• Provided text

────────────────────────────────────────

Young Barack and Michelle Obama And Bill Ayers Fought Hillary’s Policy on Black ‘Super-Predators’

First Lady Hillary Rodham Clinton addresses the Family Reunion V Conference 24 June in Nas
PAUL J. RICHARDS/AFP/Getty Images

In the 1990s, President Barack Obama and First Lady Michelle Obama joined Sixties radical Bill Ayers on a panel fighting back against the “super-predator” policy pushed by then-First Lady Hillary Clinton.

Clinton is under fire in her Democratic primary race for her comments in a 1996 campaign speech, in which she pushed her husband’s supposed tough-on-crime policies, which boosted black incarceration and pushed more juvenile offenders into adult criminal status. Clinton spoke of “super-predators” who have no human empathy who must be stopped at all costs.

A protester confronted Clinton about her 1996 comments at a fundraiser earlier this year. But records reveal that Clinton’s critics on the issue at the time included the current president and First Lady, who were then national unknowns.

A November 1997 University of Chicago press release touted a panel entitled “Should a child ever be called a ‘super predator’? featuring Bill Ayers, a member of the Sixties terrorist group the Weathermen, which carried out some bombings during the Vietnam War.

“We should call a child a child. A 13-year-old who picks up a gun isn’t suddenly an adult. We have to ask other questions: How did he get the gun? Where did it come from?” Ayers said in the press release.

────────────────────────────────────────

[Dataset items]
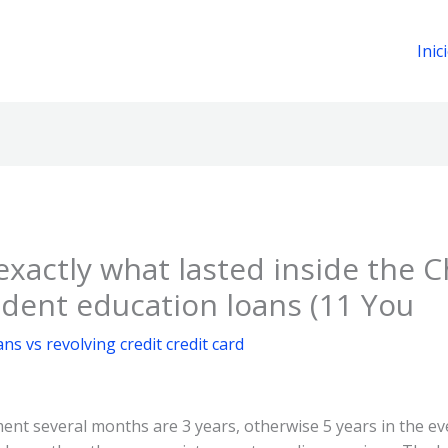
Inic
f exactly what lasted inside the 
udent education loans (11 You
ans vs revolving credit credit card
ment several months are 3 years, otherwise 5 years in the e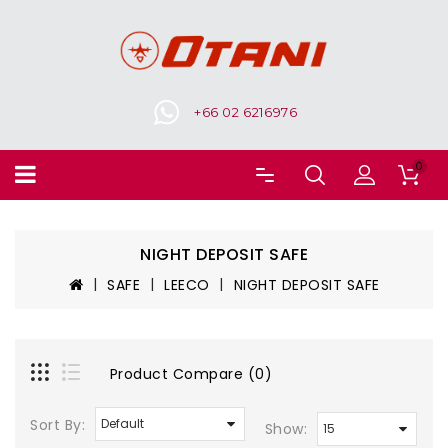
+66 02 6216976
0
NIGHT DEPOSIT SAFE
SAFE
LEECO
NIGHT DEPOSIT SAFE
Product Compare (0)
Sort By:
Show: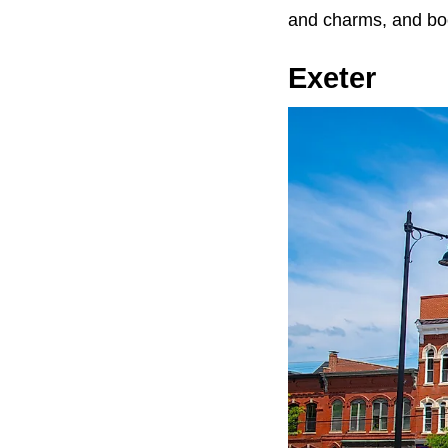
and charms, and boo
Exeter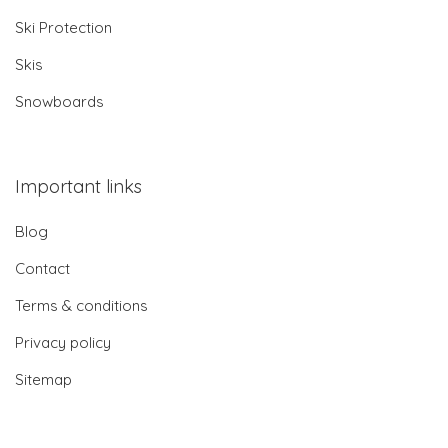
Ski Protection
Skis
Snowboards
Important links
Blog
Contact
Terms & conditions
Privacy policy
Sitemap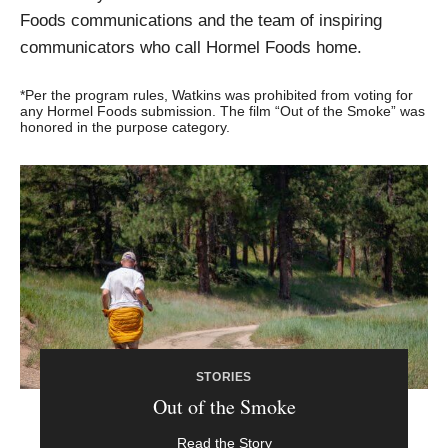
Foods communications and the team of inspiring
communicators who call Hormel Foods home.
*Per the program rules, Watkins was prohibited from voting for
any Hormel Foods submission. The film “Out of the Smoke” was
honored in the purpose category.
STORIES
Out of the Smoke
Read the Story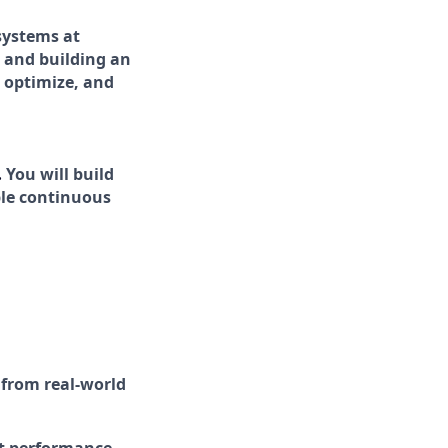
systems at
s and building an
 optimize, and
.
You will build
ble continuous
 from real-world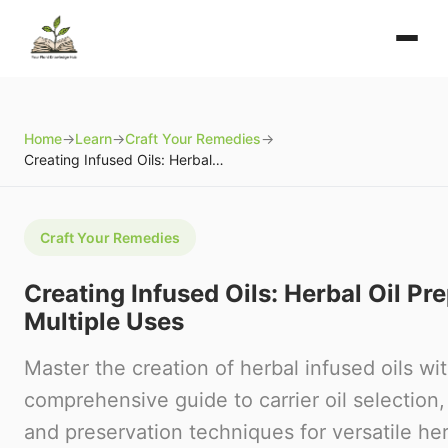
Home
→
Learn
→
Craft Your Remedies
→
Creating Infused Oils: Herbal Oil Preparations for Multiple Uses
Craft Your Remedies
Creating Infused Oils: Herbal Oil Pr
Multiple Uses
Master the creation of herbal infused oils wit
comprehensive guide to carrier oil selection
and preservation techniques for versatile her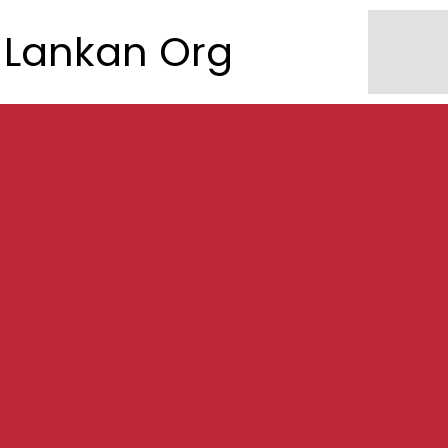
Lankan Org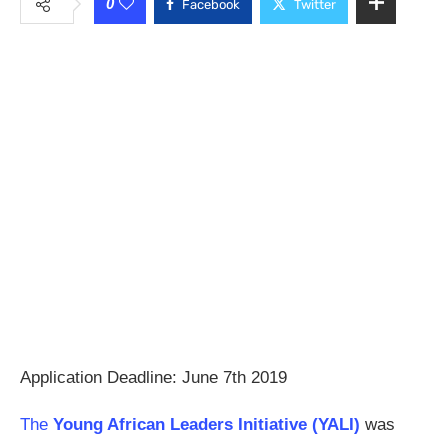
0
Facebook
Twitter
Application Deadline: June 7th 2019
The
Young African Leaders Initiative (YALI)
was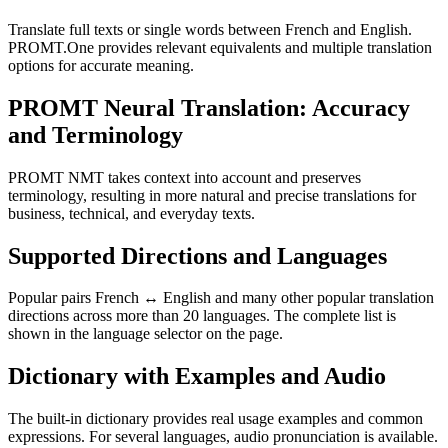
Translate full texts or single words between French and English.
PROMT.One provides relevant equivalents and multiple translation
options for accurate meaning.
PROMT Neural Translation: Accuracy
and Terminology
PROMT NMT takes context into account and preserves
terminology, resulting in more natural and precise translations for
business, technical, and everyday texts.
Supported Directions and Languages
Popular pairs French ↔ English and many other popular translation
directions across more than 20 languages. The complete list is
shown in the language selector on the page.
Dictionary with Examples and Audio
The built-in dictionary provides real usage examples and common
expressions. For several languages, audio pronunciation is available.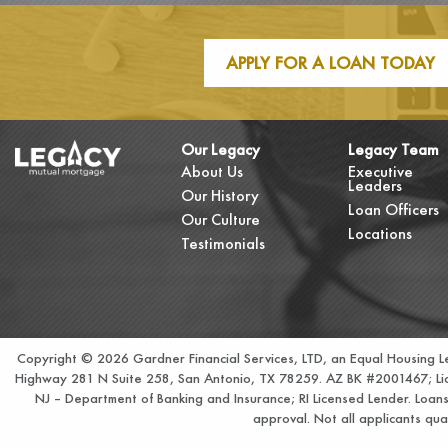
APPLY FOR A LOAN TODAY
Our Legacy
Legacy Team
About Us
Executive
Leaders
Our History
Loan Officers
Our Culture
Locations
Testimonials
Copyright © 2026 Gardner Financial Services, LTD, an Equal Housing 
Highway 281 N Suite 258, San Antonio, TX 78259. AZ BK #2001467; Lice
NJ – Department of Banking and Insurance; RI Licensed Lender. Loans no
approval. Not all applicants qual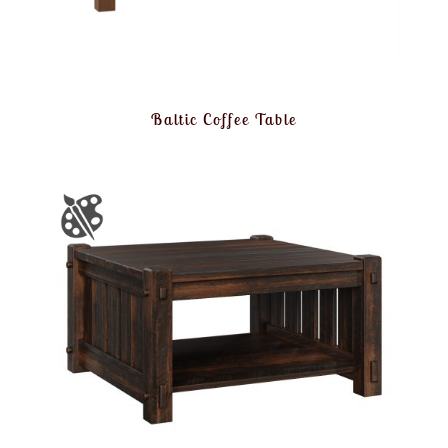
Baltic Coffee Table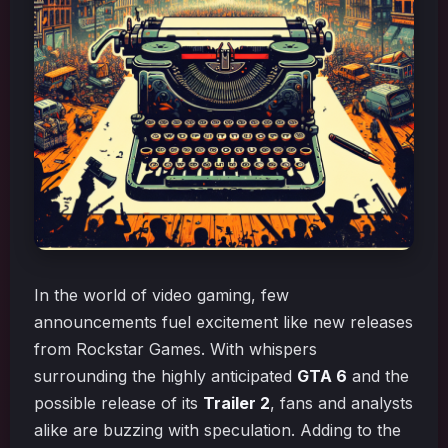
In the world of video gaming, few
announcements fuel excitement like new releases
from Rockstar Games. With whispers
surrounding the highly anticipated
GTA 6
and the
possible release of its
Trailer 2
, fans and analysts
alike are buzzing with speculation. Adding to the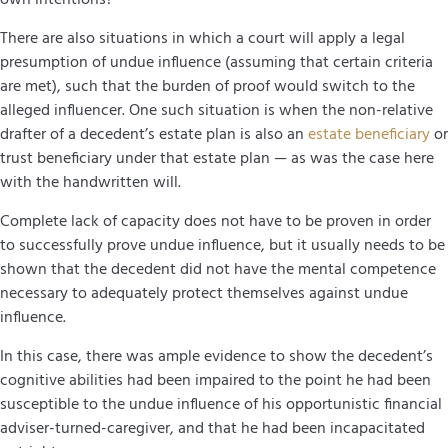
There are also situations in which a court will apply a legal
presumption of undue influence (assuming that certain criteria
are met), such that the burden of proof would switch to the
alleged influencer. One such situation is when the non-relative
drafter of a decedent’s estate plan is also an
estate beneficiary
or
trust beneficiary under that estate plan — as was the case here
with the handwritten will.
Complete lack of capacity does not have to be proven in order
to successfully prove undue influence, but it usually needs to be
shown that the decedent did not have the mental competence
necessary to adequately protect themselves against undue
influence.
In this case, there was ample evidence to show the decedent’s
cognitive abilities had been impaired to the point he had been
susceptible to the undue influence of his opportunistic financial
adviser-turned-caregiver, and that he had been incapacitated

────────────────────────────────────────

Reproduce the full article on the Obamas and the "super-predator" panel word for word. Rely on the article alone and not on the rows.

• Answer to the exercise
Young Barack and Michelle Obama And Bill Ayers Fought Hillary’s Policy on Black ‘Super-Predators’

First Lady Hillary Rodham Clinton addresses the Family Reunion V Conference 24 June in Nas
PAUL J. RICHARDS/AFP/Getty Images

In the 1990s, President Barack Obama and First Lady Michelle Obama joined Sixties radical Bill Ayers on a panel fighting back against the “super-predator” policy pushed by then-First Lady Hillary Clinton.

Clinton is under fire in her Democratic primary race for her comments in a 1996 campaign speech, in which she pushed her husband’s supposed tough-on-crime policies, which boosted black incarceration and pushed more juvenile offenders into adult criminal status. Clinton spoke of “super-predators” who have no human empathy who must be stopped at all costs.

A protester confronted Clinton about her 1996 comments at a fundraiser earlier this year. But records reveal that Clinton’s critics on the issue at the time included the current president and First Lady, who were then national unknowns.

A November 1997 University of Chicago press release touted a panel entitled “Should a child ever be called a ‘super predator’? featuring Bill Ayers, a member of the Sixties terrorist group the Weathermen, which carried out some bombings during the Vietnam War.

“We should call a child a child. A 13-year-old who picks up a gun isn’t suddenly an adult. We have to ask other questions: How did he get the gun? Where did it come from?” Ayers said in the press release.